Keppard said, “We shouldn’t be confined to one system. We should look to new vehicles, new ways to address disparities and new engines of innovation. Although some of these disparities are truly systemic.”

Celina Barrios-Millner, immigrant integration fellow for the Mayor’s Office for Immigrant Advancement, spoke at last week’s policy agenda draft presentation about how policy can drive change, even in seemingly insignificant ways.

“Just putting the word immigrant in our office name is radical itself,” she said. “We didn’t want to use an euphemism.”

Among the key policies the immigrant advancement office supports, said Barrios-Millner, are the Language and Communications Access Ordinance, the Safe Communities Act, and same-day voting registration.

The Language and Communications Access city ordinance would require Boston’s municipal departments to implement a communications access policy for residents who speak a language other than English or who need assistive technology.

The Safe Communities Act is a state bill currently in conference that would prohibit state and local police from arresting or detaining a person solely for federal immigration enforcement purposes.

And same day voting registration would allow eligible voters to streamline their voting and registration process into one simple step, decreasing voting barriers for marginalized communities.

Lisa Wong, the former mayor of Fitchburg and deputy director of the Asian American Civic Association said at the event that to combat disparities, there needs to be policies that “focus on smart growth and zoning.”

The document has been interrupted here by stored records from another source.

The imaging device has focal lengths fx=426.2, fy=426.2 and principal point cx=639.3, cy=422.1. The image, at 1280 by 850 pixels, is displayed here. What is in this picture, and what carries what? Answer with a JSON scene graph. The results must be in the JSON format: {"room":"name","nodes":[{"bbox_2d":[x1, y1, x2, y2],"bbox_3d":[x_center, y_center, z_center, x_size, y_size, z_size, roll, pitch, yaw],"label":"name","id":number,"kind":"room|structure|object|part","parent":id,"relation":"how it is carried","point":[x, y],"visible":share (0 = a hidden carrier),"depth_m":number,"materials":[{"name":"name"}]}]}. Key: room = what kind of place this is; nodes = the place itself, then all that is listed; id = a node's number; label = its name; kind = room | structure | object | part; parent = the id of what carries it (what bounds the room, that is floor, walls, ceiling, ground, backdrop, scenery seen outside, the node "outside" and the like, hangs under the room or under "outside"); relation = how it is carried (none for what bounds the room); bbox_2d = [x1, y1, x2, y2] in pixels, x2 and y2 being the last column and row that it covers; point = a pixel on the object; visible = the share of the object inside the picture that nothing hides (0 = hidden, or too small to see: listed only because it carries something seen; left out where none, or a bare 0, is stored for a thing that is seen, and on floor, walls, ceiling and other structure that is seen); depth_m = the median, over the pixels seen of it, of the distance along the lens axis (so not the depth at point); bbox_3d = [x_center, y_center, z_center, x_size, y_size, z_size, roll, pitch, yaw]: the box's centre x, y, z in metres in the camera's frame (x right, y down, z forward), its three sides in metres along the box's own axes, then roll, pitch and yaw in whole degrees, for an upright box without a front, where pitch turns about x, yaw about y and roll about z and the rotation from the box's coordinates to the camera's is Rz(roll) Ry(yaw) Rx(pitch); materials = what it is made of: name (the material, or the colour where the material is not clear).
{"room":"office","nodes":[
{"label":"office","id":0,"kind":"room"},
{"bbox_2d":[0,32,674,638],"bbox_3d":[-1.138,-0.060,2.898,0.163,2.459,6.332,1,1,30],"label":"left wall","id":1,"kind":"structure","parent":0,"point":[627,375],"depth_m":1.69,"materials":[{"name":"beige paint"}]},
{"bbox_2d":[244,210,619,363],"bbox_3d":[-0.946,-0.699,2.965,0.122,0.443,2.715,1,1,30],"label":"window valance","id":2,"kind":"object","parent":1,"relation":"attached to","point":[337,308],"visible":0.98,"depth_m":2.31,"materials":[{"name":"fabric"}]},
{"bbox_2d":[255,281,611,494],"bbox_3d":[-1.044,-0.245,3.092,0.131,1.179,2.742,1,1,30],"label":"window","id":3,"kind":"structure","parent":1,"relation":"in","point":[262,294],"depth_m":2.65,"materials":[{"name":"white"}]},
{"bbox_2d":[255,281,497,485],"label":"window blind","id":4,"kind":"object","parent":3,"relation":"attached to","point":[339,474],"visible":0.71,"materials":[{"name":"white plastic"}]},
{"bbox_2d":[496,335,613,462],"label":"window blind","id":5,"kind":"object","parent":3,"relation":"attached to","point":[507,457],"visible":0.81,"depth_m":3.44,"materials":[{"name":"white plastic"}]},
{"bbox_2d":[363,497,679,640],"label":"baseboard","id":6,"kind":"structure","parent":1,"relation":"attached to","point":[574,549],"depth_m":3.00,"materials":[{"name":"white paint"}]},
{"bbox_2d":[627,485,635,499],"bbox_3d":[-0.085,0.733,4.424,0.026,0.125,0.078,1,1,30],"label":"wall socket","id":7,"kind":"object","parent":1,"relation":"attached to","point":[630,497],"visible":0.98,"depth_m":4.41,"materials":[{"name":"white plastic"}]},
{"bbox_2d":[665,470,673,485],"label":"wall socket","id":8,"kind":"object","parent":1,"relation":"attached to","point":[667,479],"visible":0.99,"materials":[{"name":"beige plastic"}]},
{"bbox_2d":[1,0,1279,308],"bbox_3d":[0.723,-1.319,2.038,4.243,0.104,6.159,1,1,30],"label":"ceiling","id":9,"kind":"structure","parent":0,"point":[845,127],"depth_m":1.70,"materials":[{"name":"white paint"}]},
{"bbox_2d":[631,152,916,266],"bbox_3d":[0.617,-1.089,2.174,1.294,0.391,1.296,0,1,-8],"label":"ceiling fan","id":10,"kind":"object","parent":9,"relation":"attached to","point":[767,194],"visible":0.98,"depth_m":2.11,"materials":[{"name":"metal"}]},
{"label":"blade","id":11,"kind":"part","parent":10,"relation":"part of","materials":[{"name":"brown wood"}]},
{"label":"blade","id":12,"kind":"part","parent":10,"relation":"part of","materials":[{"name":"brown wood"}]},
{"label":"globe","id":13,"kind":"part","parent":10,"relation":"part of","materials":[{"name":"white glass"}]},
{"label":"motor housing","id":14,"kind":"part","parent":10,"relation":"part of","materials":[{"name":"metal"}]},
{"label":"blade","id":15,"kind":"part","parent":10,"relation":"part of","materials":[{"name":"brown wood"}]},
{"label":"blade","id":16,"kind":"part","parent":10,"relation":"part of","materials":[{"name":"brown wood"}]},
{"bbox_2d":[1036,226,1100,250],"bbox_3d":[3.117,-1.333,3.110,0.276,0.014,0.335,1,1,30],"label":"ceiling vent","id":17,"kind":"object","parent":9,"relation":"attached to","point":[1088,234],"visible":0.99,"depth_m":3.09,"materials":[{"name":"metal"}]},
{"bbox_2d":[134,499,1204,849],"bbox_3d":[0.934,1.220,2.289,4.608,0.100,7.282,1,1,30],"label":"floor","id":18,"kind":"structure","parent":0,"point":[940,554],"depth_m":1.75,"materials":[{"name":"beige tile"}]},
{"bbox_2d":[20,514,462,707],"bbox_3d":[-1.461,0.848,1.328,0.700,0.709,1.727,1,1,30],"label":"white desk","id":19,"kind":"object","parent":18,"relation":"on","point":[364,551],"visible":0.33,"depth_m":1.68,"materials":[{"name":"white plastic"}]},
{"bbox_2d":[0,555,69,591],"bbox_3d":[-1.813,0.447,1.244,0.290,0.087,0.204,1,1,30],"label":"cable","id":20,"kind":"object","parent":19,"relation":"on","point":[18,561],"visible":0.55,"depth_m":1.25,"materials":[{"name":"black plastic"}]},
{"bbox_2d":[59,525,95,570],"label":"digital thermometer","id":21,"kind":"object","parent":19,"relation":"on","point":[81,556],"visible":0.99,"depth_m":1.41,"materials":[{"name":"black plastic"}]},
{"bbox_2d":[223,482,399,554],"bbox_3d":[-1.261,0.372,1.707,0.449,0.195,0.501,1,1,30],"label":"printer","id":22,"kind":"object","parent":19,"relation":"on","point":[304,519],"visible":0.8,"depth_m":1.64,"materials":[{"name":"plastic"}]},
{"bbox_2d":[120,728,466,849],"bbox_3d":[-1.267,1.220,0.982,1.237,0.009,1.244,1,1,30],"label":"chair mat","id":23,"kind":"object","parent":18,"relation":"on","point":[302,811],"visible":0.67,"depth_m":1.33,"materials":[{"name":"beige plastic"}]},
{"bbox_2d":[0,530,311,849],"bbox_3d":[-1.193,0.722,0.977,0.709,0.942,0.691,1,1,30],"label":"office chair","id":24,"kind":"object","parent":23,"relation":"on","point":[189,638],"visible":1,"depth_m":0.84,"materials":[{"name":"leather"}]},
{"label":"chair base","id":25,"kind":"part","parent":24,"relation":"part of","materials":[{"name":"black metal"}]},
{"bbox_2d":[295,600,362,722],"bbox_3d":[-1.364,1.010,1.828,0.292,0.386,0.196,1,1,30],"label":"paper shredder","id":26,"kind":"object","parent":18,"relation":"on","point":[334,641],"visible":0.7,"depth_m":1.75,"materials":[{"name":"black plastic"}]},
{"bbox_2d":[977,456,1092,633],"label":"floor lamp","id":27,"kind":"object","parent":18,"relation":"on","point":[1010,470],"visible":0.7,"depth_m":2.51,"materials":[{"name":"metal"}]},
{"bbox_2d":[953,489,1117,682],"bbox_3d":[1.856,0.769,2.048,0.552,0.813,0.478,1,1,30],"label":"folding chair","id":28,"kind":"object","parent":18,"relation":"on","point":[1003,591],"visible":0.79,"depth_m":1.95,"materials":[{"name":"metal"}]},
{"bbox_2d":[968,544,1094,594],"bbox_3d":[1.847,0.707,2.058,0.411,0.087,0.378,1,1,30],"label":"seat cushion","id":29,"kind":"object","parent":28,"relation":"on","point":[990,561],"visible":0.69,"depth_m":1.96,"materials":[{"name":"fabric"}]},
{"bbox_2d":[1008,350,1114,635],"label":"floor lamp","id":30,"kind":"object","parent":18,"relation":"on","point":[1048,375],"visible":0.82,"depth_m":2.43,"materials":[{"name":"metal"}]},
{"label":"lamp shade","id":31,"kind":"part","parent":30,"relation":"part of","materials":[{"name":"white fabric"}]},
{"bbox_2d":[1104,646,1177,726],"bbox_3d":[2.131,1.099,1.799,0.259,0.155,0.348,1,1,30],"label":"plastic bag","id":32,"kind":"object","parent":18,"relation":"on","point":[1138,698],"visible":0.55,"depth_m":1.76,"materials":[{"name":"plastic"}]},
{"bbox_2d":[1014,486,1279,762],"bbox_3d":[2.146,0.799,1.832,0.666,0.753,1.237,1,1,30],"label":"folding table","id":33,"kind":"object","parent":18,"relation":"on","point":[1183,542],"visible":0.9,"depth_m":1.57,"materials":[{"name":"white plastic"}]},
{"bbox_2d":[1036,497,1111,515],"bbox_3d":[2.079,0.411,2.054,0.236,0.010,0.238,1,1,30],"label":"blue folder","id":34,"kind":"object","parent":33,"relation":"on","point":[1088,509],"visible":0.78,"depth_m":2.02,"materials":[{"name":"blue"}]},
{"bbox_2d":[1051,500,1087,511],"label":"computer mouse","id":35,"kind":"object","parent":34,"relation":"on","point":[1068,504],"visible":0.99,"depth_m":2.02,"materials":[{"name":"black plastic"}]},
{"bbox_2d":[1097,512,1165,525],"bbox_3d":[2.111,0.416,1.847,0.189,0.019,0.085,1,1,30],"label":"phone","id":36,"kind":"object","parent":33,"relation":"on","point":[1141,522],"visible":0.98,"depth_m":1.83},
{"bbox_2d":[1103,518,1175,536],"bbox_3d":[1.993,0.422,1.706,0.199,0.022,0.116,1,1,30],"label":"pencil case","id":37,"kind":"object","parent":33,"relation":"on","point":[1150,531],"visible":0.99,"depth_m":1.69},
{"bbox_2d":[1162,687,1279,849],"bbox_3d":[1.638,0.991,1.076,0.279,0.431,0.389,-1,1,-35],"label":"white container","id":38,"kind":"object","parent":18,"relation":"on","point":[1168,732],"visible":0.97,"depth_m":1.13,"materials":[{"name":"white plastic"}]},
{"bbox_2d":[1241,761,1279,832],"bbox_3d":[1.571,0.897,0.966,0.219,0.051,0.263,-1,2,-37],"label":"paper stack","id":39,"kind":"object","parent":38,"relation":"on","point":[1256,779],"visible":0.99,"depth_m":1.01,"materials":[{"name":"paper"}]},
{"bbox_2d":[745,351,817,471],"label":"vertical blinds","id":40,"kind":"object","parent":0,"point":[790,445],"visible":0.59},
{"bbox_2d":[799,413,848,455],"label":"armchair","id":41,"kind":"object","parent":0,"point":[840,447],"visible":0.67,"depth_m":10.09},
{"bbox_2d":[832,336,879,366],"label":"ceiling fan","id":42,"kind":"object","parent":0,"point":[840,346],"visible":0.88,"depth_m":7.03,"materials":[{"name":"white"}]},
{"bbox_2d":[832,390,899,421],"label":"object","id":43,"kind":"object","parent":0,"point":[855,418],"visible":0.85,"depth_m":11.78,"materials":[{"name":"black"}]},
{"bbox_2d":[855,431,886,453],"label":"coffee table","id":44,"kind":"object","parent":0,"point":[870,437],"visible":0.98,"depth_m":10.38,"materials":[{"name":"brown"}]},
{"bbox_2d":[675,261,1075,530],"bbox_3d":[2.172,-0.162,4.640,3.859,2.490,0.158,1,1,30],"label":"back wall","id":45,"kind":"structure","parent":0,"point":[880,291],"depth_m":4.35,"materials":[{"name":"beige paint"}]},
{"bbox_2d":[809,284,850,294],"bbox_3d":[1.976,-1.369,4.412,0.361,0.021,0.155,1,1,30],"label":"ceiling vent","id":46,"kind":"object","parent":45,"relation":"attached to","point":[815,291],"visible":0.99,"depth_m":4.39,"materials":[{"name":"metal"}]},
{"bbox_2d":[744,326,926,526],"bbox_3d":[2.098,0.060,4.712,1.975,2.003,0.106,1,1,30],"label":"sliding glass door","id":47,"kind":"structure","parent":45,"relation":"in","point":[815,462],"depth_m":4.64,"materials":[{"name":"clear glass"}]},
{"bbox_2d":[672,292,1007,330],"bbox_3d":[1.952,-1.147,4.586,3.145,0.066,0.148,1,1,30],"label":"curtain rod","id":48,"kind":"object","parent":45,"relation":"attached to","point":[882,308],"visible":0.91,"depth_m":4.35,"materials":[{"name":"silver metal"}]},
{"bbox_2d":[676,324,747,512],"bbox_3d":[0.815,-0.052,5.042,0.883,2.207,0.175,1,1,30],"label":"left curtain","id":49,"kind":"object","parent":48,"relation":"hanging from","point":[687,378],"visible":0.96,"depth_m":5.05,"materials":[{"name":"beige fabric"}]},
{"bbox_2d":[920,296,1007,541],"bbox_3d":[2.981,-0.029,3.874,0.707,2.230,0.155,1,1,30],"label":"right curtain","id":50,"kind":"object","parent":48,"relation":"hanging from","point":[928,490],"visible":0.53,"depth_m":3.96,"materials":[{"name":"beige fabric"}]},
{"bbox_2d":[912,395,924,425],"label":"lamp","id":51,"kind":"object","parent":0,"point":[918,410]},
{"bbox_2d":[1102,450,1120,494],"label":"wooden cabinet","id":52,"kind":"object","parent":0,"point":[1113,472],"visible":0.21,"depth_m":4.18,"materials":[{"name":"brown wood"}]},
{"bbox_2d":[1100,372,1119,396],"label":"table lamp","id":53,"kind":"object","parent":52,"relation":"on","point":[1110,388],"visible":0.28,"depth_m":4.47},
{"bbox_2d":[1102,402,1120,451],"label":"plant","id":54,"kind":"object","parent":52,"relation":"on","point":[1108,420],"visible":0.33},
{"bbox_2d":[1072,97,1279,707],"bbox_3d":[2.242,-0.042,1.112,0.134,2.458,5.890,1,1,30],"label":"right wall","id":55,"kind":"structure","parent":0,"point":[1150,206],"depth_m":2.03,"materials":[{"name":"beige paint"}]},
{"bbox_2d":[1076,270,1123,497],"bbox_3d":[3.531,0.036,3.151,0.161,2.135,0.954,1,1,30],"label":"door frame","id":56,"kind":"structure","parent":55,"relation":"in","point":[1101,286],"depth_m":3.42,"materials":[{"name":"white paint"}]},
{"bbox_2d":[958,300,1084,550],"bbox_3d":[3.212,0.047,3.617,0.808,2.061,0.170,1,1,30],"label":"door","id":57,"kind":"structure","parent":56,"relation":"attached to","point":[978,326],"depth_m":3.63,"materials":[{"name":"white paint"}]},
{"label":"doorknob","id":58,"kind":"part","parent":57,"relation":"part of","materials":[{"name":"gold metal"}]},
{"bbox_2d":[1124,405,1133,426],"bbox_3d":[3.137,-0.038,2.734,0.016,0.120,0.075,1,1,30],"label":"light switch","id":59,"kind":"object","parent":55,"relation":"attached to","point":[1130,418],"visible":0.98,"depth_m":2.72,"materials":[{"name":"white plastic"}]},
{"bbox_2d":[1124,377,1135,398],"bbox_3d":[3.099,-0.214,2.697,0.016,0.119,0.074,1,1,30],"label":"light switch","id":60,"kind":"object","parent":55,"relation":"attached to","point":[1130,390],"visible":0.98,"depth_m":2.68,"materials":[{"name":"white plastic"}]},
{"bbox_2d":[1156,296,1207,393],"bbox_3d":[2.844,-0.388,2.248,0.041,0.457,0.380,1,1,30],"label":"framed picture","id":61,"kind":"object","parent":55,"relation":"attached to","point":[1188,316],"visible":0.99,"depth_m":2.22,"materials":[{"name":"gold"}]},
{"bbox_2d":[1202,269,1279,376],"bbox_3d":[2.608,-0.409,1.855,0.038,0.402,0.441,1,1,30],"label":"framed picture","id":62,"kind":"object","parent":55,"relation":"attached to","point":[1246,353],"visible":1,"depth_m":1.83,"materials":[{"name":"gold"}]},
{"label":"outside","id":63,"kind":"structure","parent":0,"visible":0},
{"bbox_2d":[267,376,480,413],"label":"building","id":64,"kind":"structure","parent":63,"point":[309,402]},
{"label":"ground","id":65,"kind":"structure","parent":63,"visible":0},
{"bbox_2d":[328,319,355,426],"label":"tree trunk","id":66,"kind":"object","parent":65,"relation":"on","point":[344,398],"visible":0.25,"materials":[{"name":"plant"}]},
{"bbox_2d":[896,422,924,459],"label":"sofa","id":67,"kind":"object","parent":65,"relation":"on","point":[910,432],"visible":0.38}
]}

She said, “We need these two tools to control displacement, as well as targeted approaches for creating affordable housing around transportation, vibrant open spaces and access to retail.”

Measuring change

Since 2014, MAPC found, there have been only modest advancements towards greater equity. The bright spots include passing legislation that protects transgender individuals, pay equity for women and increasing the minimum wage.

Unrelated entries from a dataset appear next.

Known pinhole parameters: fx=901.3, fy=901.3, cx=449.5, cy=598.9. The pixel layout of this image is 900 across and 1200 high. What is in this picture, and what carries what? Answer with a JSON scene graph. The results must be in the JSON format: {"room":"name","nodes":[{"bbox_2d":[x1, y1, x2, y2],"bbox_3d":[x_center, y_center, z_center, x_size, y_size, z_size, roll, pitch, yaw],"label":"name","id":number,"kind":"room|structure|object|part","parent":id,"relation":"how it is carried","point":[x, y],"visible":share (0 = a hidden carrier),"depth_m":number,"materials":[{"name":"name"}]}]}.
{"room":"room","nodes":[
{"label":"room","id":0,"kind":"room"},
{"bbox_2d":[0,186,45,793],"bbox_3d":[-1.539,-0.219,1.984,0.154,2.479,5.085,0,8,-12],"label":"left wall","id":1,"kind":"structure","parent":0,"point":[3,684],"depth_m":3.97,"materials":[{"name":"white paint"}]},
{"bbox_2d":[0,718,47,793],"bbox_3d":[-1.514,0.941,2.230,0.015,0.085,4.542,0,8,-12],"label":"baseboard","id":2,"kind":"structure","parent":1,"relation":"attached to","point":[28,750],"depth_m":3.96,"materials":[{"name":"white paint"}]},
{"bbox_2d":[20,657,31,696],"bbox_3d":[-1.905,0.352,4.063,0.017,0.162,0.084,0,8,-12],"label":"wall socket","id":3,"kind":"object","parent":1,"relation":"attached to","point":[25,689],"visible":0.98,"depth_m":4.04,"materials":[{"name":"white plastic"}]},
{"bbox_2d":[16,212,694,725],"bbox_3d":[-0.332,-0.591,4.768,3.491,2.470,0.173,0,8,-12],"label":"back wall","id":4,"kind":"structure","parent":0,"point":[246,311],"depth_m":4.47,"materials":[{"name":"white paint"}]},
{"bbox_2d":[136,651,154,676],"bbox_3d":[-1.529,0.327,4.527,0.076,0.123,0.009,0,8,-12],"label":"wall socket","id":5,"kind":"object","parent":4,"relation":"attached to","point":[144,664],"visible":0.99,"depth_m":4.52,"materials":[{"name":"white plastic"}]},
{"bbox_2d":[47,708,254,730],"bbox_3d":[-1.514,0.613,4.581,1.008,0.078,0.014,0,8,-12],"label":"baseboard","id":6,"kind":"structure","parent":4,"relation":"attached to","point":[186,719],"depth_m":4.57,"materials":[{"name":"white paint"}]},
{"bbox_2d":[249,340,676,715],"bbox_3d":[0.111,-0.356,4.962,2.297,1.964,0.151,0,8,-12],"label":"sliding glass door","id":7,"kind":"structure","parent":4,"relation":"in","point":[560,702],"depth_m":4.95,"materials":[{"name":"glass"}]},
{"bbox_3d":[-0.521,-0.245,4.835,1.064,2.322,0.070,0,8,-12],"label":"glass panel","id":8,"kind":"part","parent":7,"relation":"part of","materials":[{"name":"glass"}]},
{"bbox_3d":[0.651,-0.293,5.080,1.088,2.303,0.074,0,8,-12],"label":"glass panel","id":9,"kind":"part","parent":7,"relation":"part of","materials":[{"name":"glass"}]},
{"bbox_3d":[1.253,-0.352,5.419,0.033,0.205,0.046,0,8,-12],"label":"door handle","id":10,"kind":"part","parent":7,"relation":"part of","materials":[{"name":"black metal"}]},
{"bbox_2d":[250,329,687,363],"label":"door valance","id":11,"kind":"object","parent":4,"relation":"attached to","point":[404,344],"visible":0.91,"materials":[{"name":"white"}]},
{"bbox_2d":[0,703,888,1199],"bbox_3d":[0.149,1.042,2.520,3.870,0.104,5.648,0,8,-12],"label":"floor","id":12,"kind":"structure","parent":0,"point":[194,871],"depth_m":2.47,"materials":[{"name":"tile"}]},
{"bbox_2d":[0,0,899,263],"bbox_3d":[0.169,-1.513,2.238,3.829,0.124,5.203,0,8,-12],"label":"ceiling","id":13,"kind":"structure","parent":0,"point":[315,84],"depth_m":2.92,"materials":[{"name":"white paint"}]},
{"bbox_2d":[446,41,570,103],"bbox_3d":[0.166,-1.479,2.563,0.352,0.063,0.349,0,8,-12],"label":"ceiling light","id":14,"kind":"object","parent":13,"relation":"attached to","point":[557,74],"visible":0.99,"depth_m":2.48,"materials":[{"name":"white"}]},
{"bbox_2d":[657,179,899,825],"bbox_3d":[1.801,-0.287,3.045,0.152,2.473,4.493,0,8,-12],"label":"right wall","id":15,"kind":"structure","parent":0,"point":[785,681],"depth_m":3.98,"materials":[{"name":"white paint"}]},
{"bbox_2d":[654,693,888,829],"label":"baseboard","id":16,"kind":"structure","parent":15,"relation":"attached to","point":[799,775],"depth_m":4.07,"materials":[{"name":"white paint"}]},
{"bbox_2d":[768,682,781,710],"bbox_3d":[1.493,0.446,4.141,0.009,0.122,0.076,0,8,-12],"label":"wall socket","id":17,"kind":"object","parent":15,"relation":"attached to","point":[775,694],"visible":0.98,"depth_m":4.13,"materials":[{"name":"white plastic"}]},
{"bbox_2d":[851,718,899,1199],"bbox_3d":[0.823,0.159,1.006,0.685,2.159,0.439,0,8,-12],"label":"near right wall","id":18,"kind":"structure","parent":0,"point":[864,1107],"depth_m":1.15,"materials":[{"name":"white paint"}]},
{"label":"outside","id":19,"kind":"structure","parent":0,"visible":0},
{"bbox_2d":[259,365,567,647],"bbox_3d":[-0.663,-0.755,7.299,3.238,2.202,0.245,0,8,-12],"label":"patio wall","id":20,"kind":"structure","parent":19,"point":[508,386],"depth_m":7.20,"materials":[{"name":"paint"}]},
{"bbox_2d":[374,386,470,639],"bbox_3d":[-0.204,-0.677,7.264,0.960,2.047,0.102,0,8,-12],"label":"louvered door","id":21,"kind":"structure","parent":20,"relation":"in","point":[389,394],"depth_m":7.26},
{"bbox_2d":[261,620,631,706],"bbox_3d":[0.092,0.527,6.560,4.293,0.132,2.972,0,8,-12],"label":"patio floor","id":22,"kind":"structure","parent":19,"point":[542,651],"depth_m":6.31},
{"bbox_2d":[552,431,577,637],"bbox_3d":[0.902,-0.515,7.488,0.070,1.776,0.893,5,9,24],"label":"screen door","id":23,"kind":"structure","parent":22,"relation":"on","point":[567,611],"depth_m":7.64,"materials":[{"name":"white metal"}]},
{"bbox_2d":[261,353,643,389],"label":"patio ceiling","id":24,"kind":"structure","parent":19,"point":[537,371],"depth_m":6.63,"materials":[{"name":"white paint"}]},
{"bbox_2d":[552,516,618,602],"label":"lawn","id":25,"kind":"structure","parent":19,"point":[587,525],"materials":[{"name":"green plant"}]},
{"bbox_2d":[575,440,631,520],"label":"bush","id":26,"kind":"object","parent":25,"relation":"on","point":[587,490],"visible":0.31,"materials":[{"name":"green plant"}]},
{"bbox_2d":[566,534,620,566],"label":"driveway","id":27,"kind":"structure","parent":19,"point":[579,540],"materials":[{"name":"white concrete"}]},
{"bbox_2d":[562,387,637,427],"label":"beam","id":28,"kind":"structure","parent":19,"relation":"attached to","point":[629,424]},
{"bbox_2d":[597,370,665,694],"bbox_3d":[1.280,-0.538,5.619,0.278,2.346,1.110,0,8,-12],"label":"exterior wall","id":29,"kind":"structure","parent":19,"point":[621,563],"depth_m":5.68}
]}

Education indicators have shown standardized test performances for third- and 10th-graders in Metro Boston improved across almost all demographic categories between 2009 and 2015, with the largest gains among black and Latino students.

Also, 2017 data showed instances of low birth weight among babies born to black women declined slightly from 10.4 percent in 2005–2009 to 9.4 percent in 2010–2014 among black women without a high school degree, and from 8.5 percent to 7.2 percent among black women with a college degree.

However, the State of Equity 2017 Update also found that while Boston has become more diverse, it remains socially and economically segregated between racial groups. For example, Latino and white segregation is now higher than it was in 1990.

A fifth of Metro Boston households with the lowest income are earning today only 3 percent more than they were in 2006, while the fifth of households with the highest income are making 15 percent more. Worse yet, black and Latino median household incomes are less than half those of white and Asian households.

Homeownership, a strong measure of prosperity, can still be a far reach for some, and even high-income applicants (earning more than $118,000 per year) who are black are more than twice as likely to be denied a mortgage as high-income borrowers who are white. But, from 2009 to 2015 the denial rate dropped 4.7 percentage points for black applicants and dropped 3.3 percentage points for Latino applicants.

Seeing these deeply entrenched disparities can be demoralizing but Draisen said, “We’re trying to put one foot ahead of the other, in what will be a long road. We’re determined to not be paralyzed by it.”

Available online, the 2018 State of Equity in Metro Boston Policy Agenda draft is open for comments, criticisms and suggestions until early March.